The patient ingests a simvastatin tablet and then provides a blood sample at two later time points. The concentration of the simvastatin in the blood samples is directly related to the villous health of the patient; in patients with healthy villi, a high rate of metabolism leads to reduced concentration of simvastin in the blood samples — whereas in patients with damaged villi, the converse is true. Simvastatin levels measured in individuals at periodic intervals can therefore monitor progressive changes that are indicative of whether a treatment, such as a gluten-free diet, is effective.
“We are very excited to be developing this new diagnostic method, which serves as an alternative to an expensive and invasive biopsy,” said Dr. Jennifer Sealey Voyksner, CSO of ImmunogenX. “This method also makes use of a novel mass spectrometry analysis developed in our laboratories.”
The Mayo study was conducted on newly diagnosed and long-term healed celiac disease patients, as well as non-celiac healthy control subjects. The results showed a trend toward systematic improvement in villous health in newly diagnosed patients adhering to a gluten-free diet. The other cohort groups representing healthy villi showed negligible further improvement, as expected. These results are consistent with a previous published study (Morón, Am J Gastroenterol 2013). This work was selected for an oral presentation at the revered Tampere Celiac Disease Symposium 2018, recently held in Tampere, Finland from September 13-15.

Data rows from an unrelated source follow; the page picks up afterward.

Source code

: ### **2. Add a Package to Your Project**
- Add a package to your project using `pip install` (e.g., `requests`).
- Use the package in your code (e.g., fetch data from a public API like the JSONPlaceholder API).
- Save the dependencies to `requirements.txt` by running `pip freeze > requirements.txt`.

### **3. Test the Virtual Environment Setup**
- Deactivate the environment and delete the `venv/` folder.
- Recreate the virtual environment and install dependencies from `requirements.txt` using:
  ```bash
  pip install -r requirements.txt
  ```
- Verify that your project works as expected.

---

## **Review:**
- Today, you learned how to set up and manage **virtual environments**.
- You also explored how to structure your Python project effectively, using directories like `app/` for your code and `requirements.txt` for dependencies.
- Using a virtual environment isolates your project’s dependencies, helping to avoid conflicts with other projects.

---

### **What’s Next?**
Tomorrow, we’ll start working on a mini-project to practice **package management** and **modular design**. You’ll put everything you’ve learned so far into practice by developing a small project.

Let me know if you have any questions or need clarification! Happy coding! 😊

Dr. Joseph Murray of the Mayo Clinic and the principal investigator of this project remarked, “There is a great need to develop a routine diagnostic to monitor changes in the histology of celiac patients. We were pleased to lead on this study and look forward to further development and bringing this diagnostic into clinical practice.”
ImmunogenX, a subsidiary of Immunogenics LLC, is a clinical-stage biotherapeutics company supported by a team of world-renowned clinicians, scientists and advisors in celiac disease research. The company is developing Latiglutenase for celiac disease therapy. For food safety, ImmunogenX is pioneering advanced mass spectrometry methods to identify and measure physiologically relevant gluten peptide sequences found in wheat, barley, and rye.